A master gene, called E4bp4, that causes blood stem cells to turn into disease-fighting 'Natural Killer' (NK) immune cells has been identified by boffins in Britain.
The discovery, by researchers at Imperial College London, UCL and the Medical Research Council's National Institute for Medical Research, could one day help scientists boost the body's production of these frontline tumour-killing cells, creating new ways to treat cancer.
By 'knocking out' E4bp4 in a mouse model, the researchers created the world's first animal model entirely lacking NK cells, but with all other blood cells and immune cells intact.
The breakthrough model should help solve the mystery of the role that Natural Killer cells play in autoimmune diseases, such as diabetes and multiple sclerosis.
According to many scientists, these diseases are a result of malfunctioning NK cells that turn on the body and attack healthy cells, which cause disease instead of fighting it.
They believe that clarifying NK cells' role could lead to new ways of treating these conditions.
Natural Killer cells - a type of white blood cell - are a major component of the human body's innate, quick-response immune system, providing a fast frontline defence against tumours, viruses and bacterial infections.
The gene E4bp4 is the 'master gene' for NK cell production, which means it is the primary driver that causes blood stem cells in the bone marrow to differentiate into NK cells.

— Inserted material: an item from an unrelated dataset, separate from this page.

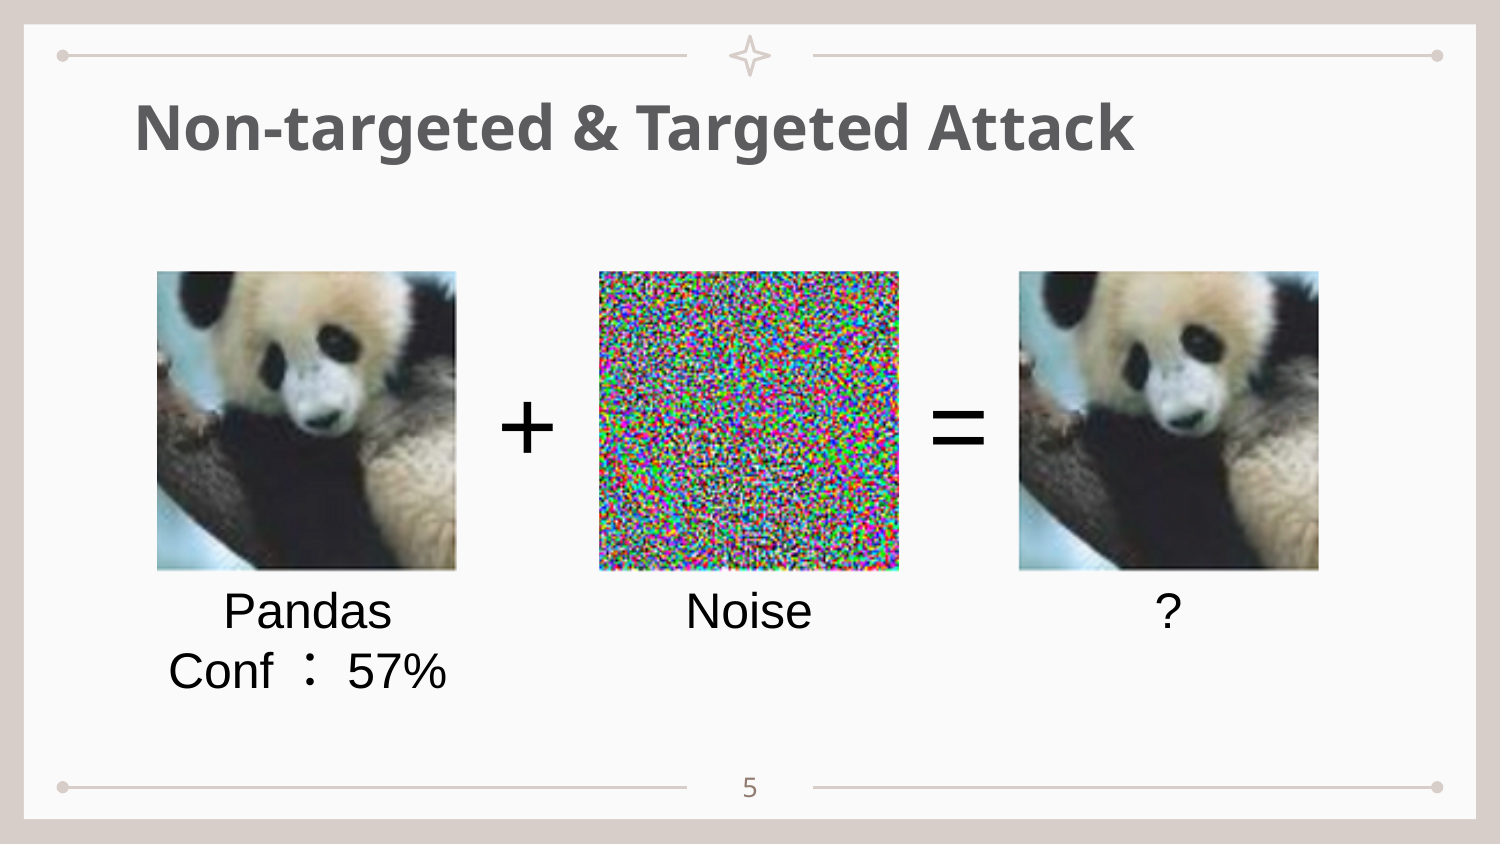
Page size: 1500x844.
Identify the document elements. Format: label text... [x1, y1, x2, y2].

Led by Dr Hugh Brady, the researchers are hoping to progress with a drug treatment for cancer patients which reacts with the protein expressed by their E4bp4 gene, causing their bodies to produce a higher number of NK cells than normal, to increase the chances of successfully destroying tumours.
"If increased numbers of the patient's own blood stem cells could be coerced into differentiating into NK cells, via drug treatment, we would be able to bolster the body's cancer-fighting force, without having to deal with the problems of donor incompatibility," Nature quoted Brady as saying.
The researchers proved the pivotal role E4bp4 plays in NK production when they knocked the gene out in a mouse model.
Without E4bp4 the mouse produced no NK cells whatsoever but other types of blood cell were unaffected.
"Now finally, with our discovery of the NK cell master gene and subsequent creation of our mouse model, we will be able to find out if the progression of these diseases is impeded or aided by the removal of NK cells from the equation. This will solve the often-debated question of whether NK cells are always the 'good guys', or if in certain circumstances they cause more harm than good," said Brady.
The study has been published in Nature Immunology.